You do have an option to say go two 12s and PWM or one 24 and MPPT. Then you juggle roof real estate, cost of panels, cost of controllers, thinner wire on the panel to controller run (same wire on the controller to battery run though because that run is 12v), ease of man-handling panels as portables, etc. - jrnymn7ExplorerBFL,
That's why I was asking... I think maybe it's the way to go. I'm pretty sure one of you posted the link just recently.
This might be the one?
http://www.ebay.ca/itm/20A-MPPT-Solar-Panel-Battery-Regulator-Charge-Controller-12V-24V-Auto-Switch-KJ-/171112316078?pt=LH_DefaultDomain_0&hash=item27d716bcae - jrnymn7ExplorerI worked out the average Ah's from Salvo's chart. The mppt put out an extra 6.5 Ah's in 10 hours. That's an extra 1.5% on my 430Ah bank. That makes for a staggering difference between doing a 70-84% with the pwm, and a 70-85.5% with the mppt!

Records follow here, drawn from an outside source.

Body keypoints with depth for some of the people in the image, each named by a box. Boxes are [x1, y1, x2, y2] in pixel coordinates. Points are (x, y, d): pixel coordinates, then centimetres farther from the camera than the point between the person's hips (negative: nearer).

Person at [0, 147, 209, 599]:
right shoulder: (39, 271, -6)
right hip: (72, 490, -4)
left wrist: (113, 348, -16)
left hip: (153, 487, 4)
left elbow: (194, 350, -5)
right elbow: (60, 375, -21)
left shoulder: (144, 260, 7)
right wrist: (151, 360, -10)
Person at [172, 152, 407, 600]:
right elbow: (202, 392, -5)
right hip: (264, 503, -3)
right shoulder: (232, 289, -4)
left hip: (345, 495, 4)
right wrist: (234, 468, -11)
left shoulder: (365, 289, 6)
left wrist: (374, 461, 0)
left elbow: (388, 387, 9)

Surely those extra 6.5 Ah's /day are well worth the extra hundreds of dollars for an mppt! That's gonna save me a whopping 5 minutes of generator run time AND about $0.05 in gas! :( - BFL13Explorer II
jrnymn7 wrote:
So, back to topic at hand:
BFL what is the RJspecial? Do you have the link? I think I saw it linked somewhere?
Thanks.
Last year a forum member, RJfishing, posted that he had bought an MPPT controller on eBay for about $15. Before checking that out more, I got one too. Only after that did we do some research and learned about the "fake MPPT" phenomenon.
So I call those "RJ Specials" in his honour. Actually it worked great as a regular 20a PWM controller so the money was well spent. :) - JiminDenverExplorer IIThe RJ special is a PWM controller falsely labeled as a MPPT controller trying to take advantage of the ignorant. Very tempting after seeing all of the high dollar units that are real MPPT controllers. As far as I know the Eco-W is still the least expensive functioning MPPT controller out there.

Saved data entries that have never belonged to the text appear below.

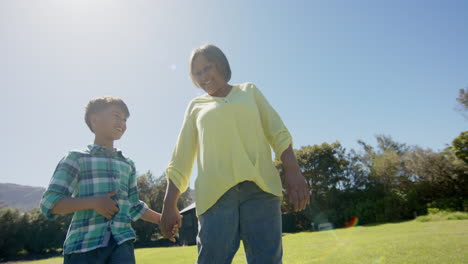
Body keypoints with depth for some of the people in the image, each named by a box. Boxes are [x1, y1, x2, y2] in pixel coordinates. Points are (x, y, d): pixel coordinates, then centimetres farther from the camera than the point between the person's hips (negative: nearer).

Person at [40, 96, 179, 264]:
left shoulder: (128, 164, 20)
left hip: (121, 243, 4)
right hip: (85, 243, -3)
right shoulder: (76, 158, 4)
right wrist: (93, 202, -16)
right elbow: (49, 203, -4)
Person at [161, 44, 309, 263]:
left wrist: (292, 171, -5)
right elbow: (181, 159, 17)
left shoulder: (249, 91, 20)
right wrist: (169, 205, 10)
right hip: (215, 193, 1)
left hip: (260, 187, 0)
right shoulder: (196, 106, 20)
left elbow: (277, 132, 11)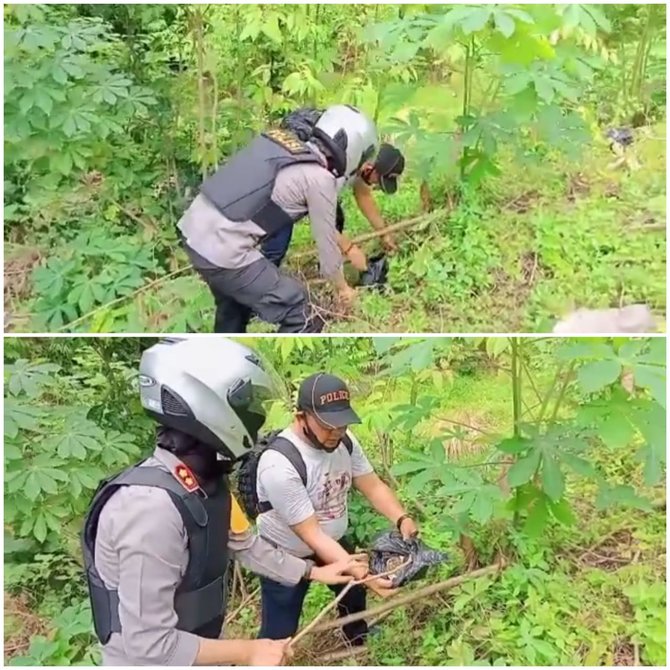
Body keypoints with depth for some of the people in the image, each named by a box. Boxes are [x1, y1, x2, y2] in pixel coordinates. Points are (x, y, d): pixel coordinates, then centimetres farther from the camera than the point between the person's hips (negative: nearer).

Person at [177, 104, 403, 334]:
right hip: (222, 250, -9)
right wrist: (342, 287, 19)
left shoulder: (287, 144, 14)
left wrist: (348, 247, 38)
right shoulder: (320, 178, -9)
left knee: (234, 305, 34)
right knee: (301, 318, 3)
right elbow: (326, 243, 2)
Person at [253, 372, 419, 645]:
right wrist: (364, 575, -41)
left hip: (333, 541, 8)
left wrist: (402, 519, -28)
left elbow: (372, 485, -8)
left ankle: (361, 649, 60)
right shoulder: (279, 464, -38)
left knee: (354, 593, 29)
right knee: (279, 633, -4)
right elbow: (310, 534, -35)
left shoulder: (344, 441, -16)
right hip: (287, 556, -8)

- jrnymn7ExplorerSo, back to topic at hand:
BFL what is the RJspecial? Do you have the link? I think I saw it linked somewhere?

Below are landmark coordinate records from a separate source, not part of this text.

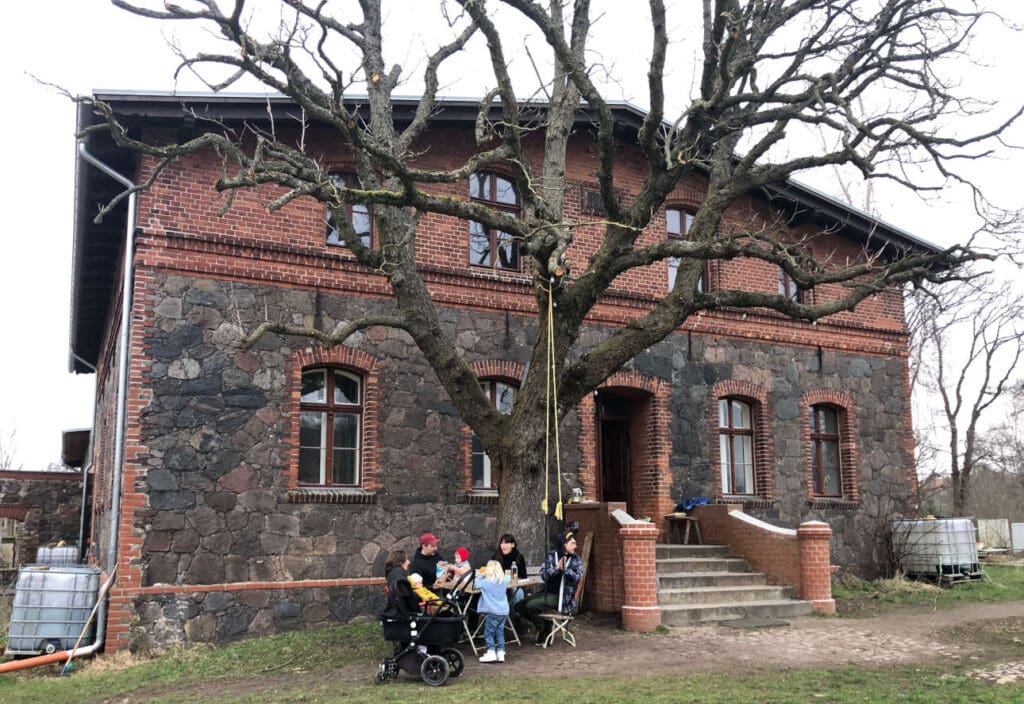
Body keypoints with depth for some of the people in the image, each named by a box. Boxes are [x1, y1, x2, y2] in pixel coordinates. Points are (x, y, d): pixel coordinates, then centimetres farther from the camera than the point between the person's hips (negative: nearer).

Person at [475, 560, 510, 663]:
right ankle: (501, 653, 13)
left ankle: (491, 653, 0)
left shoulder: (486, 582, -9)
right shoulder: (503, 581, 8)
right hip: (504, 611, 6)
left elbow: (477, 584, 5)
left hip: (492, 612, -6)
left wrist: (483, 575, 15)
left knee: (489, 632, 3)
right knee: (500, 632, 12)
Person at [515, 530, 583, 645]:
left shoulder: (576, 559, 2)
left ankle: (544, 631, 1)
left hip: (562, 597, -4)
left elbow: (577, 578, -12)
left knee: (530, 605, -23)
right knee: (519, 606, -8)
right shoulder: (551, 556, 5)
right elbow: (544, 575, -7)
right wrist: (556, 568, -23)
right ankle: (543, 626, 9)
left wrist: (565, 569, -25)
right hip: (548, 593, 4)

Thanks. - jrnymn7ExplorerYeah, it appears I'm on a roll!
... and boatandrv's specs say the 75 pulls 10 amps, not 12.
I did notice the label says 13.8 Vabs, not 13.6.
Gonna charge with it, pre-mod, this evening or tomorrow.
And yet another spec sheet:
https://s3.amazonaws.com/ecodirect_docs/POWERMAX/PM3_Series.pdf
According to this one, you need a 20a circuit to handle 1300 watts?